L’as-tu donc oublié, tout à fait oublié,
Que ton cœur fut à moi ; que mon cœur fut lié
À ton cher petit cœur, si mignon, si perfide,
Qu’un pareil, je le crois, nulle part ne réside ?

As-tu donc oublié mon amour souverain,
Mon amour qu’a suivi tout de sombre chagrin ?
— Je ne sais si l’amour dépassa la souffrance,
Je sais bien que des deux la grandeur fut immense.


XXII


Si les petites fleurs
Connaissaient mes alarmes,
Pour guérir mes douleurs,
Chacune avec mes pleurs
Voudrait mêler ses larmes.

Si les rossignolets
Savaient quel mal m’oppresse,
Ces charmants oiselets,
De leurs plus doux couplets,
Berceraient ma détresse.

Les étoiles aussi,
Regardant ma misère,
Sur mon affreux souci,
Aussitôt radouci,
Verseraient leur lumière.

Mais de sa cruauté
Nul ne sait la torture,
Excepté la Beauté
Dont la main m’a porté
L’incurable blessure.


XXIII


Dis-le moi, mon amour, quel chagrin donne aux roses
Cet air pâle au milieu de la belle saison ?
Violettes, pourquoi cachez-vous, si moroses,
Vos charmants petits yeux sous l’humide gazon ?

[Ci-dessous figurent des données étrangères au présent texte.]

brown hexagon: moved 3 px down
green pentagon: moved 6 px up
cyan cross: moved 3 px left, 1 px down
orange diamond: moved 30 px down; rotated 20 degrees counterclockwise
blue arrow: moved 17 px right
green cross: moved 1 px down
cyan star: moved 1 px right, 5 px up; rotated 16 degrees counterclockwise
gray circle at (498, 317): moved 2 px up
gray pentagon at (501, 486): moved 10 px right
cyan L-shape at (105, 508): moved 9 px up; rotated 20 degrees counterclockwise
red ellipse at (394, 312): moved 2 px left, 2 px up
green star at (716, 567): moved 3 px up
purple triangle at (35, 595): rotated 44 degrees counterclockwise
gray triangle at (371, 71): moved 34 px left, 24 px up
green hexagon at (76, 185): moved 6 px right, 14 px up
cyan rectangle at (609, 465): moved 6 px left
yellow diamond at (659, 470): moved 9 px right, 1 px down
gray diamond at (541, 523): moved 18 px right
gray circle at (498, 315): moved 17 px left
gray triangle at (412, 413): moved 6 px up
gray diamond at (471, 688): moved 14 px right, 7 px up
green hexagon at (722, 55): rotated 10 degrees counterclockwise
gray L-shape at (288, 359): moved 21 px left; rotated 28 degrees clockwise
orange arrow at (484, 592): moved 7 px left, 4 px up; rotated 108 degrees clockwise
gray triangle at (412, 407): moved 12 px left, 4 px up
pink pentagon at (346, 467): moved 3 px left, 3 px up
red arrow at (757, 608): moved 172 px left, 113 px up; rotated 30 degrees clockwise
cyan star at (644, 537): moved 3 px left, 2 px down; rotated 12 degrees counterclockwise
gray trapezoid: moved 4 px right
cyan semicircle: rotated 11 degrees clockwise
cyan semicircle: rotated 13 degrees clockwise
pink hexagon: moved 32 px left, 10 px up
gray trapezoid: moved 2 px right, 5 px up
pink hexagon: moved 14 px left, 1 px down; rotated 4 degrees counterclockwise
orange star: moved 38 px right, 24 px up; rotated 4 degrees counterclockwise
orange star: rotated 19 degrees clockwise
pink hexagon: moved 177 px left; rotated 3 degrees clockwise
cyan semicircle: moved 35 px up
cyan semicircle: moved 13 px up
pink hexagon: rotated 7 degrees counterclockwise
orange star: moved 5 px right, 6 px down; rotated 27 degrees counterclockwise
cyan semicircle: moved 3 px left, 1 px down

Alouettes, pourquoi vos chansons matinales
Semblent-elles gémir à l’approche du jour ?
Des jardins embaumés, pleins de fleurs virginales,
Quelle odeur funéraire envahit le séjour ?

Pourquoi donc le soleil sur les mornes prairies
Laisse-t-il à regret trembloter son flambeau ;
Et la terre, si triste, aux couleurs assombries,
Pourquoi donc semble-t-elle un immense tombeau ?

Et moi-même, abattu, la poitrine meurtrie,
D’où me viennent ces pleurs, et ces cris de blessé ?
— Est-ce vrai, dis le moi, dis le moi, ma chérie,
Est-ce vrai qu’à jamais tu m’aurais délaissé ?


XXIV


L’air dolent, me jetant le blâme,
Ils t’ont beaucoup jasé ; — pourtant,
Du mal qui me torturait l’âme
Ils n’ont pu gloser un instant.

Chacun hochant, fier et capable,
Sa caboche à l’air important,
Ils m’ont fait passer pour le diable
Tu pris tout pour de l’or comptant.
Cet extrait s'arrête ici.